I swallowed heavily and wrenched my arm from Merle’s grasp. He chuckled, a heavy sound that itched at my skin. “You won’t be pulling away like that later. You’ll be begging.”
“Yeah, that you’ve somehow learned some technique overnight.” The words were out before I could stop them, and Merle’s face darkened. Even more so when Moss chuckled softly.
“The wolf has spunk,” he said. “Perhaps I might have to steal her back. Sounds as if she’d appreciate a man with a little more style.”
“What I have claimed you cannot have,” Merle growled. “You had your opportunity. You were too busy looking for new talent in the recruits.”

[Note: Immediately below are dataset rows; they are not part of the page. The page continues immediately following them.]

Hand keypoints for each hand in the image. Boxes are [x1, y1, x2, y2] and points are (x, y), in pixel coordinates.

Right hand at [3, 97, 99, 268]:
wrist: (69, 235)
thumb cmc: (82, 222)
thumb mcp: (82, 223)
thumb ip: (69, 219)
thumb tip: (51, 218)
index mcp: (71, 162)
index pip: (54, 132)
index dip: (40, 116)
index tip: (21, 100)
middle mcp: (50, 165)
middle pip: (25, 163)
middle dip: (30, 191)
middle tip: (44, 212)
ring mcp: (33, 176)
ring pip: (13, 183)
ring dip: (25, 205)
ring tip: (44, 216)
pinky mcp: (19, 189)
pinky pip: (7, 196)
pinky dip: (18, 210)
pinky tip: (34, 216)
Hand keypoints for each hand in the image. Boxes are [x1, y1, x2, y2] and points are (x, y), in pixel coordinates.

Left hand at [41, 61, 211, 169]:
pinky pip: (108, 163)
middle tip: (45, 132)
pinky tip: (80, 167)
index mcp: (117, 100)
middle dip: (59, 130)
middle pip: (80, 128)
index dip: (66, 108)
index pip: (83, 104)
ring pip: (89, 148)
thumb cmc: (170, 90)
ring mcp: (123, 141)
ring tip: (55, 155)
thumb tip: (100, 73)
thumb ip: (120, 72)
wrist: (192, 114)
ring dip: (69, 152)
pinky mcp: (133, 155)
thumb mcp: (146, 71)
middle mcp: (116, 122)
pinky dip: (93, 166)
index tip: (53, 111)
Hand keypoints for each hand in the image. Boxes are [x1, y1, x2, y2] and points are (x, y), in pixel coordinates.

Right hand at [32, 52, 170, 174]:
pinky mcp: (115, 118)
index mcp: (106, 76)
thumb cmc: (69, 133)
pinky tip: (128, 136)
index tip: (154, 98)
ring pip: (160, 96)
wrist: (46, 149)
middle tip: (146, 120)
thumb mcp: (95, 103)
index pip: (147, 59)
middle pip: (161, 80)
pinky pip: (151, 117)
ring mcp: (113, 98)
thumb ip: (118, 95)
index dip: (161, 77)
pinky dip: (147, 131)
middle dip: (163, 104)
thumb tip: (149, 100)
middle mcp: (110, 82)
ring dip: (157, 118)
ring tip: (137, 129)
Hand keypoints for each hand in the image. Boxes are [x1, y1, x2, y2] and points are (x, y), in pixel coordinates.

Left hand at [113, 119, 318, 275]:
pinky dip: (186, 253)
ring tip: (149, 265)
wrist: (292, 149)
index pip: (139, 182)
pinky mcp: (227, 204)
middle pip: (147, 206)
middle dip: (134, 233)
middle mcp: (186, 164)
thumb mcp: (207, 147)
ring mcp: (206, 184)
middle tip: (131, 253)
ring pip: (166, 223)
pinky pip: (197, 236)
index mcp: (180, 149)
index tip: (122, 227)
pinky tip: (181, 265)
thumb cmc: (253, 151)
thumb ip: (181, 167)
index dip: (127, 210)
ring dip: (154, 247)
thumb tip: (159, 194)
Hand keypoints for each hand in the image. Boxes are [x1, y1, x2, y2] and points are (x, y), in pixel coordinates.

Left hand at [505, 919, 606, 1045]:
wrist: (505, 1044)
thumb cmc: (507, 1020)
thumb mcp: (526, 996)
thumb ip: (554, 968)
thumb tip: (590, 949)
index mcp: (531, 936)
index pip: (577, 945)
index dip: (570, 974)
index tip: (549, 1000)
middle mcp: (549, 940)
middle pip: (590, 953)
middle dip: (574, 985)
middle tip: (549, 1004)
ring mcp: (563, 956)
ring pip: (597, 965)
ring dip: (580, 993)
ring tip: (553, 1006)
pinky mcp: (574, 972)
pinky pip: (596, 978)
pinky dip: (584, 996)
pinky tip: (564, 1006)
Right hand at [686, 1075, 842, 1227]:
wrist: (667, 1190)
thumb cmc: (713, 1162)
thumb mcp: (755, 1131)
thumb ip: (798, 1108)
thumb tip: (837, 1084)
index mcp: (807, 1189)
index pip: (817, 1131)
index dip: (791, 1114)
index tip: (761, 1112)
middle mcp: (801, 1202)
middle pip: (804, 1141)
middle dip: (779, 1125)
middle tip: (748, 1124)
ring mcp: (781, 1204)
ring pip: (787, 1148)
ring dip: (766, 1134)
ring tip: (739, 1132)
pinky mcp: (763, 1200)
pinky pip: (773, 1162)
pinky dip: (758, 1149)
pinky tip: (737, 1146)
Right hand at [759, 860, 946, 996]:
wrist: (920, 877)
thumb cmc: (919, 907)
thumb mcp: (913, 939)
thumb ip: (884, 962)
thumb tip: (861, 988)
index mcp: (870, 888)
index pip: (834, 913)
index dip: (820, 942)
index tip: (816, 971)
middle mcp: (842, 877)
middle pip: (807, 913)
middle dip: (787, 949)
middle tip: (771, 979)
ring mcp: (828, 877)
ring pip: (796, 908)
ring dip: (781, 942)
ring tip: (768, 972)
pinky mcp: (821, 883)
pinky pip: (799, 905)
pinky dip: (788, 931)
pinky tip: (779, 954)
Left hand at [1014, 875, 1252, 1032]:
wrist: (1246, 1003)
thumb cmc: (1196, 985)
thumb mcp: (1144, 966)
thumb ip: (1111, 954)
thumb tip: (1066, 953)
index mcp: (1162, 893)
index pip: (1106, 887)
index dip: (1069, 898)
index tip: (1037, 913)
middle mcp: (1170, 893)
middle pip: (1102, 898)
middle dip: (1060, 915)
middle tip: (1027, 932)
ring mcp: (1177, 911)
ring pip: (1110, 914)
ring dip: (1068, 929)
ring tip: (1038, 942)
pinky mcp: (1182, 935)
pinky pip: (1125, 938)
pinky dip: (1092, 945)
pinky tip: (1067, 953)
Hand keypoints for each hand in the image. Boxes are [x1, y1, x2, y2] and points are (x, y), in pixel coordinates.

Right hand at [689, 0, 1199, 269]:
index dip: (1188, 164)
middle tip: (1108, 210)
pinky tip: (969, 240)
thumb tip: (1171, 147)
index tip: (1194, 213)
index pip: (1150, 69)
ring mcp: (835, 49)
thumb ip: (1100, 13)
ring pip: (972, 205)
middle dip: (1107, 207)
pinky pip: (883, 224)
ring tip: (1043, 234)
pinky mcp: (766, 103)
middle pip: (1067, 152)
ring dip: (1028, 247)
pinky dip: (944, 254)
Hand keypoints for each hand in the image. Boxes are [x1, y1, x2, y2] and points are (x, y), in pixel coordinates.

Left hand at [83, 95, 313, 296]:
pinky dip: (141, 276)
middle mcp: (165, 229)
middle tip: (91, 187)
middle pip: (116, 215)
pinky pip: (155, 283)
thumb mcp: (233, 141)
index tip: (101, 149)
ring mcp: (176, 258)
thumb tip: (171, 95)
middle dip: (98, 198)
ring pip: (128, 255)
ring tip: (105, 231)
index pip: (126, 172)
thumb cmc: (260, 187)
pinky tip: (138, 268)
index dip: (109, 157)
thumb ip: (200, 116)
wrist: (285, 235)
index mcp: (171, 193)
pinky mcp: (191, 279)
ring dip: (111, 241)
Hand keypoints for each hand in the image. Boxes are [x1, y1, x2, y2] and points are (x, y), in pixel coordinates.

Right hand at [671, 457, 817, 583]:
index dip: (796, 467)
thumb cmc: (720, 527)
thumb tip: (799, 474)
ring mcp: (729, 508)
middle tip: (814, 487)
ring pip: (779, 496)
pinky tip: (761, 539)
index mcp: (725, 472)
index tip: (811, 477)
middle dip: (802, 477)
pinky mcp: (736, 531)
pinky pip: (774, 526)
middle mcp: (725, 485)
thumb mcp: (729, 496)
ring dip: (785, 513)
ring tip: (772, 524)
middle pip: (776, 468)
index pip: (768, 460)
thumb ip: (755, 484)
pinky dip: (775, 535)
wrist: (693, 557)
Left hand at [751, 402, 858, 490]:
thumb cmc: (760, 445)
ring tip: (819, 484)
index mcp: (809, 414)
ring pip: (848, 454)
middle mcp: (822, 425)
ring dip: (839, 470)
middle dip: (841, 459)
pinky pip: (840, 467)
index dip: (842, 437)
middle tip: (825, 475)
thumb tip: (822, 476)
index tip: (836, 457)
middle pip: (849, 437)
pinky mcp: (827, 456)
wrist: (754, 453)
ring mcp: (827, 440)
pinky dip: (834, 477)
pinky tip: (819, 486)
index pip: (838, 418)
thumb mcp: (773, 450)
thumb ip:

Moss’s face went red, and little veins began to stand out in his forehead. “I am not the ass-lover amongst us—”
“No,” Starr interrupted calmly, “I am. And if you two can’t shut up, kindly remember that I am not overly fussy about my partners being willing and that I am more than ready to try someone I have until now considered off-limits.”
As threats went, it was pretty darn efficient. The two men continued to scowl at each other, but otherwise fell silent. But they’d obviously been around Starr a long time, and would have had plenty of firsthand experience about how ugly he could get. And how far he would go.
Starr walked across to the table and took the middle seat. Moss headed left, while Merle motioned me to the right. Lucky me got to sit between death and his righthand man. Not a place someone with a stomach as fragile as mine was feeling right now should really be.
As I pulled the chair up closer to the table, I looked up at the ceiling then around the walls again. There were no monitors to be seen, but there were guards hiding in the shadows. Surprisingly, they weren’t Iktar’s kin, but gray things with scaly skin and human extremities. They were armed—candlelight flickered across the barrels of the guns they held inhumanly still.